## Task statement
In the data below, find each line containing the string "cystadenocarcinoma" and return it.

***** Data under study

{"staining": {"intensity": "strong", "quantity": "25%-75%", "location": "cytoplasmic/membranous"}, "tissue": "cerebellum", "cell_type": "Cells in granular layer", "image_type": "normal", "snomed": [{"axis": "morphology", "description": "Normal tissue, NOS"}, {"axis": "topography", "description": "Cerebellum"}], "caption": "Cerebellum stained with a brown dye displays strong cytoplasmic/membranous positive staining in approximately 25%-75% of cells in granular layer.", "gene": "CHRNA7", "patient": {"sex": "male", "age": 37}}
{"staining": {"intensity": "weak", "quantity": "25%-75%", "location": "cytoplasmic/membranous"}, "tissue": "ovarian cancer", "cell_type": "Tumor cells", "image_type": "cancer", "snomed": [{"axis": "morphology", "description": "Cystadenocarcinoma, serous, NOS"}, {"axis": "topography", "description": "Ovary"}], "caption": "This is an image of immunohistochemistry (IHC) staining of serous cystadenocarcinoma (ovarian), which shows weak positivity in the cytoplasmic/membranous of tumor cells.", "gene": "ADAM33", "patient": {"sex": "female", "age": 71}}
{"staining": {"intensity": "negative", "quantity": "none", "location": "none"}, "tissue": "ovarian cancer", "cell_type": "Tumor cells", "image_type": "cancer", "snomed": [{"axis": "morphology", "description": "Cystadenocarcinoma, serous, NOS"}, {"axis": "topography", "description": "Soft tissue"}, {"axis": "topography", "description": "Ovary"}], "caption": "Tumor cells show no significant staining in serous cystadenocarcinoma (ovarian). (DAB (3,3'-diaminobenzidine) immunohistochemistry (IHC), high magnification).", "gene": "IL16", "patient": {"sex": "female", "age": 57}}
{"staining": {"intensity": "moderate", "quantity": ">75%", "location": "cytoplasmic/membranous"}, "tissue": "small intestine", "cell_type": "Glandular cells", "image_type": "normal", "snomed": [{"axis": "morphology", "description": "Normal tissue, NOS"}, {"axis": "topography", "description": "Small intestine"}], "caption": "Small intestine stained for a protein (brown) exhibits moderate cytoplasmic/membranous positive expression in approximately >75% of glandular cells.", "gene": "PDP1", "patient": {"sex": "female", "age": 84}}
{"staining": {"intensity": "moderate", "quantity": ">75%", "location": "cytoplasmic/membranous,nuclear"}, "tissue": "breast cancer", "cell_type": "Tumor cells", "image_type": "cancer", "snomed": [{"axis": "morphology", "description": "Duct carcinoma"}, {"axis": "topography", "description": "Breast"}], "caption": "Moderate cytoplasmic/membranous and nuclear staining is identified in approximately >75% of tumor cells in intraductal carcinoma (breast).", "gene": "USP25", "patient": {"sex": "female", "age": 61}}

**********

## Response area
{"staining": {"intensity": "weak", "quantity": "25%-75%", "location": "cytoplasmic/membranous"}, "tissue": "ovarian cancer", "cell_type": "Tumor cells", "image_type": "cancer", "snomed": [{"axis": "morphology", "description": "Cystadenocarcinoma, serous, NOS"}, {"axis": "topography", "description": "Ovary"}], "caption": "This is an image of immunohistochemistry (IHC) staining of serous cystadenocarcinoma (ovarian), which shows weak positivity in the cytoplasmic/membranous of tumor cells.", "gene": "ADAM33", "patient": {"sex": "female", "age": 71}}
{"staining": {"intensity": "negative", "quantity": "none", "location": "none"}, "tissue": "ovarian cancer", "cell_type": "Tumor cells", "image_type": "cancer", "snomed": [{"axis": "morphology", "description": "Cystadenocarcinoma, serous, NOS"}, {"axis": "topography", "description": "Soft tissue"}, {"axis": "topography", "description": "Ovary"}], "caption": "Tumor cells show no significant staining in serous cystadenocarcinoma (ovarian). (DAB (3,3'-diaminobenzidine) immunohistochemistry (IHC), high magnification).", "gene": "IL16", "patient": {"sex": "female", "age": 57}}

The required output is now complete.